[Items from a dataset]
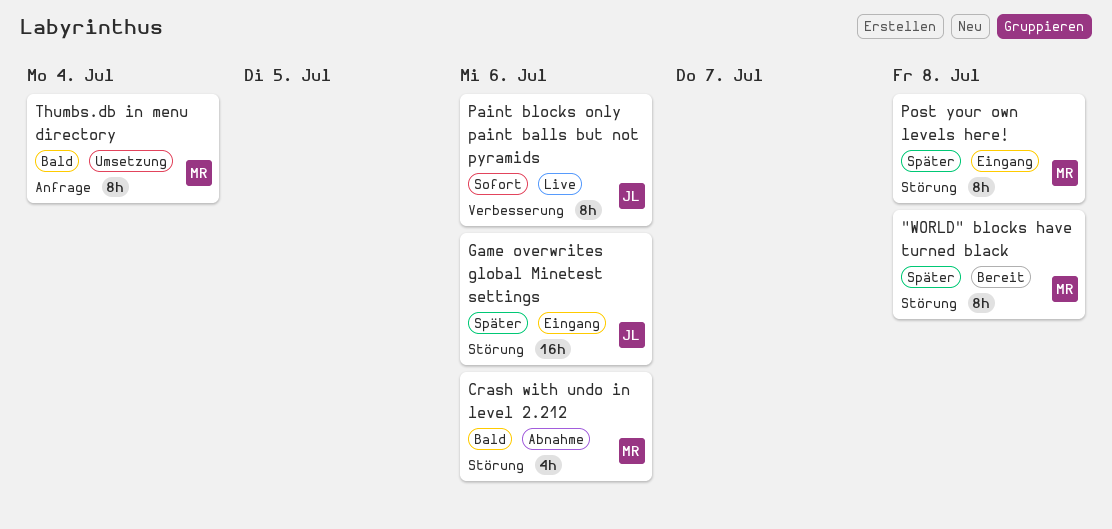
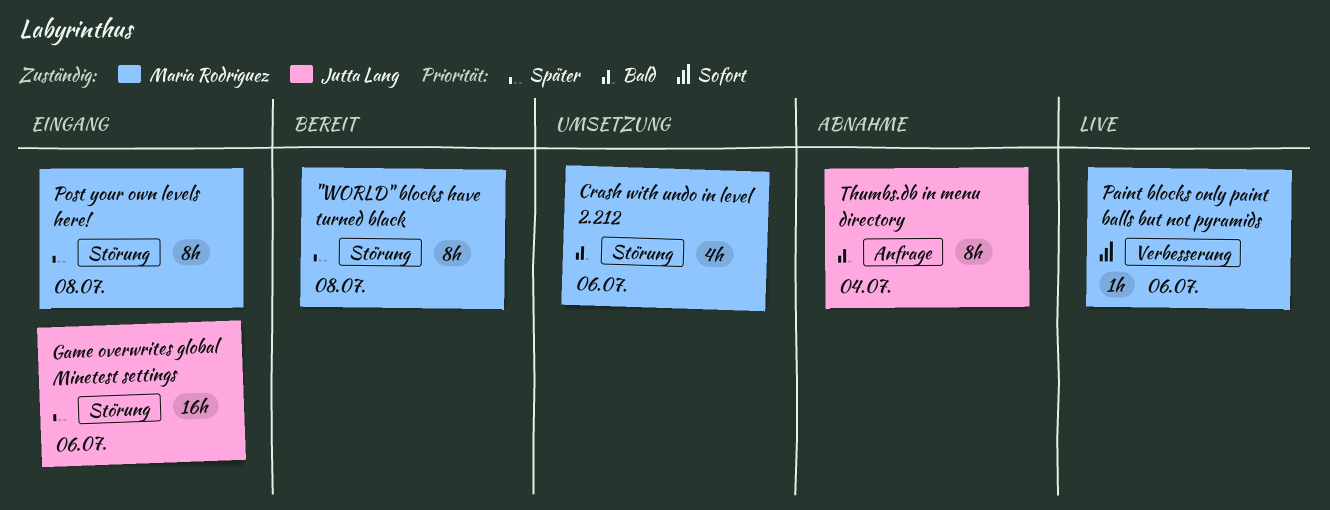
Crash with undo in level 2.212, status: Abnahme -> Umsetzung
Paint blocks only paint balls but not pyramids, owner: Jutta Lang -> Maria Rodriguez
Paint blocks only paint balls but not pyramids, estimate: 8h -> 1h
Thumbs.db in menu directory, status: Umsetzung -> Abnahme
Thumbs.db in menu directory, owner: Maria Rodriguez -> Jutta Lang

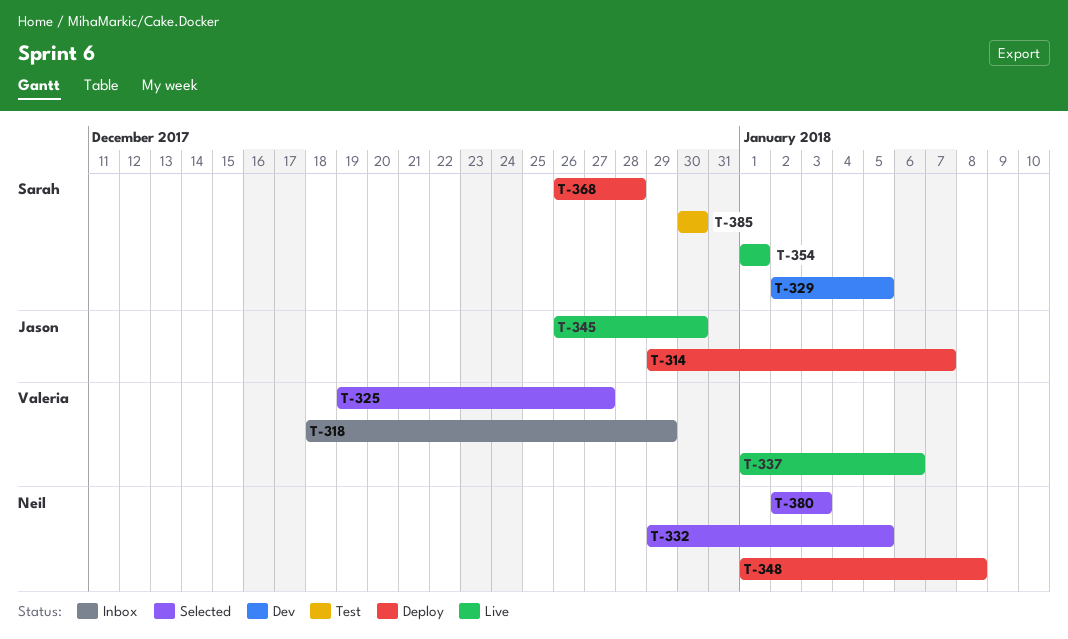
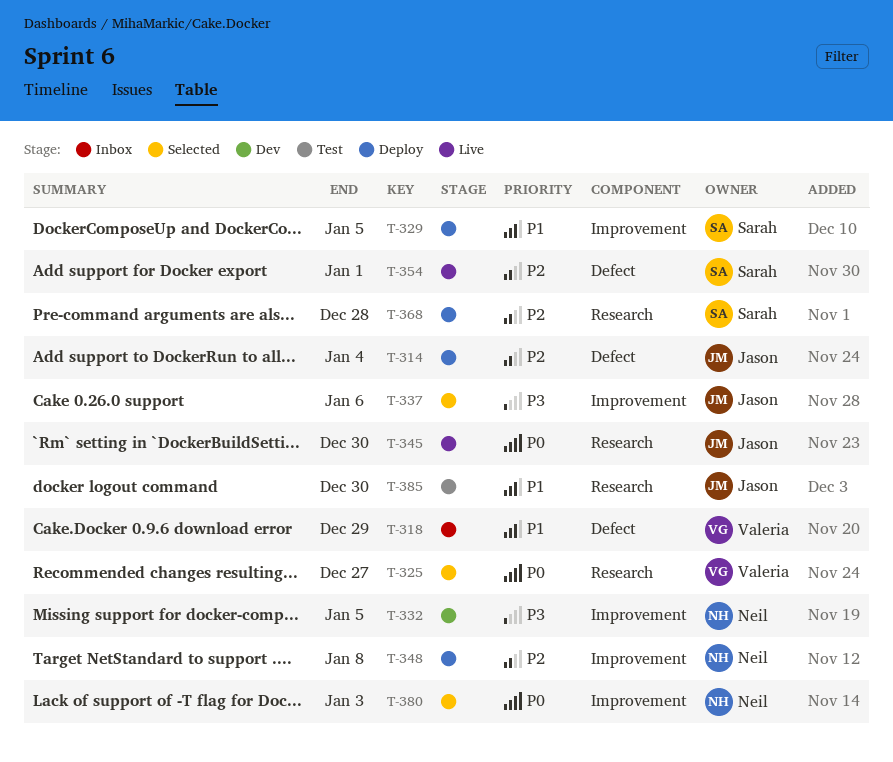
T-314, due: Jan 7 -> Jan 4
T-329, status: Dev -> Deploy
T-332, status: Selected -> Dev
T-337, status: Live -> Selected
T-337, owner: Valeria -> Jason
T-385, owner: Sarah -> Jason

REQUIRED ACTION
Repeat the records word for word. Leave out whatever pictures they hold.

FINISHED EXERCISE
Crash with undo in level 2.212, status: Abnahme -> Umsetzung
Paint blocks only paint balls but not pyramids, owner: Jutta Lang -> Maria Rodriguez
Paint blocks only paint balls but not pyramids, estimate: 8h -> 1h
Thumbs.db in menu directory, status: Umsetzung -> Abnahme
Thumbs.db in menu directory, owner: Maria Rodriguez -> Jutta Lang

T-314, due: Jan 7 -> Jan 4
T-329, status: Dev -> Deploy
T-332, status: Selected -> Dev
T-337, status: Live -> Selected
T-337, owner: Valeria -> Jason
T-385, owner: Sarah -> Jason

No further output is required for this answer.